Some children and spouses worry that their inheritance will be less than zero, a large debt. And in fact, a parent or spouse can leave behind a much more expensive, complicated, and time-consuming mess than is necessary.
A little planning and professional consultation can make a substantial difference in what you leave behind, as a recent article in The Street details.
For many, creating a will is “the least you can do”
A well-drafted and fully updated will can greatly improve the ease and speed of settling your affairs.
It can clearly tell your family where to find all your assets. For example, do you have a safety deposit box? How will your family access it? What is in it?
Also, how should they use its contents? A will can help control where your assets wind up and what it costs to get the job done.
Having no will: Not the way to live
When you die without a will (called dying “intestate”), New York writes your will for you, in the sense that the state’s laws control the process and decisions.
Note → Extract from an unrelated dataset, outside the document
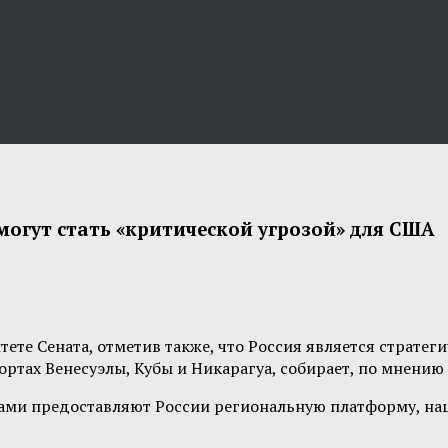
могут стать «критической угрозой» для США
ете Сената, отметив также, что Россия является страте
портах Венесуэлы, Кубы и Никарагуа, собирает, по мнен
ами предоставляют России региональную платформу, нац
It makes those decisions through probate.
The state approves an executor, who tallies up your debts and assets and then distributes assets to creditors. The priority for paying them depends on the law as the probate court applies it, allowing some debts to cut in line and receive their payments first.
Easily available “liquid assets” like cash and bank accounts might be enough to pay off your debts. If not, the priority moves to the next steps, digging into more tangible assets.
Different debts usually handled differently
Debt on a card with a joint account holder becomes the responsibility of that surviving account holder. It the spouse is not a joint account holder and does not live in a community property state, the card company is usually out of luck.
The rule is similar when someone dies with student loans. Any cosigner is responsible for the loan. If there is a spouse in a community property state, they may be responsible for the loan. Without either of these, the lender may be out of luck.
For assets like houses and cars, the estate pays them off if it has enough funds. The property then goes to any joint holder of the mortgage or car loan, along with the responsibility to make any remaining portion of the debt.